Ukrainian President Volodymyr Zelenskiy in Brussels to affirm European direction and desire to join Nato

Ukrainian President Volodymyr Zelenskiy in Brussels to affirm European direction and desire to join Nato
President Volodymyr Zelenskiy met with top European Union and NATO officials in Brussels as part of his first foreign trip as president
By bne IntelliNews June 5, 2019

Ukrainian President Volodymyr Zelenskiy chose Brussels as the destination for his first trip abroad as head of state and reaffirmed Ukraine’s commitment to Europe, its desire to join Nato and his determination to end the de facto war with Russia. 

Zelenskiy met with top European Union and Nato officials in Brussels as part of his first foreign trip as president on June 4.

The new president’s strategy for ending the de facto war with Russia in the east of the country is taking shape. Last week he reappointed former president Leonid Kuchma as the Ukrainian representative in the Trilateral Contact Group talks in Minsk to resolve the war in Donbas.

Kuchma is a controversial figure but an experienced statesman and tough negotiator. Kuchma said he agreed to return to the talks in order “to make decisions,” and not to play a symbolic role. “In my life, I have gotten used to making decisions, implementing them and being responsible for them,” Kuchma told the press briefing.

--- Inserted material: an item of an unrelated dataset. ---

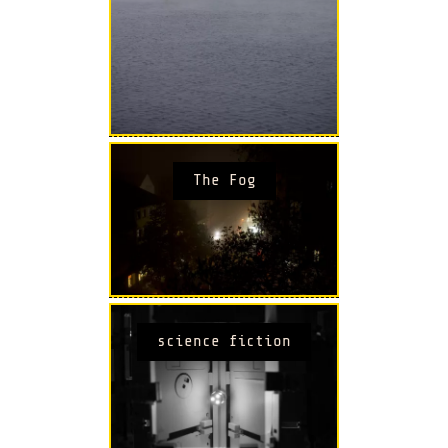
The Fog
science fiction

Zenon Zawada of Concorde Capital said in a note: “Zelenskiy has two main motives in returning Kuchma to the Minsk peace talks. Besides bringing much diplomatic experience and political gravitas to the helm (which the neophyte Zelenskiy team needs), Zelenskiy is building bridges with [Ukrainian oligarch and Kuchma’s son in law Viktor] Pinchuk, who controls many industrial enterprises, including Interpipe, and numerous mass media. In having some form of partnership with the billionaire Pinchuk, Zelenskiy will be able to counterbalance the influence of billionaire, Ihor Kolomoisky, who sponsored his campaign.”

Cease-fire deals announced as part of the Minsk accords in September 2014 and February 2015 have contributed to a decrease in fighting in the eastern provinces of Donetsk and Luhansk but have failed to hold.

"We are ready to hold negotiations with Russia [and] to implement the Minsk agreements. But first we must be capable to protect ourselves and get stronger economically, politically, and militarily," Zelenskiy said at a joint press conference with Nato secretary-general Jens Stoltenberg at the alliance's headquarters.

Zelenskiy also said that Ukraine's "strategic course to achieve full-fledged membership in the EU and Nato" remained unchanged.

Calling Ukraine a "highly valued partner," Stoltenberg expressed Nato's support for the country’s sovereignty and territorial integrity, saying: "Allies do not, and will not, recognise Russia’s illegal annexation of Crimea."

While observers worry that Kolomoisky will have undue influence over Zelenskiy, the reappearance of Kuchma suggests that Pinchuk will also have some sway. In December 2017 Pinchuk caused a scandal with an opinion piece in the Wall Street Journal calling for “painful compromises” with the Russian government in order to end the warfare in Donbas. Among his proposals were (1) pursuing the status of EU preferred partner instead of EU membership; (2) continuing to refuse to recognise the Crimean annexation, but not allowing it to be an obstacle to peace in Donbas; and (3) holding elections in occupied Donbas as part of the process to return the territory to Ukrainian control.

However, analysts were buoyed by both Zelenskiy’s trip to Brussels and Kuchma’s appointment as they say it suggests that the president is serious about bring about peace in the east of the country and that all solutions are on the table.

“Of course, a significant part of the Ukrainian public will view such measures as capitulation. But Zelenskiy’s core electorate in the Russophile southeastern regions will fully support Zelenskiy if he finds compromise with Russia. A separate question is to what extent Russia will compromise with Ukraine and whether it will uphold the compromise,” Zawada adds.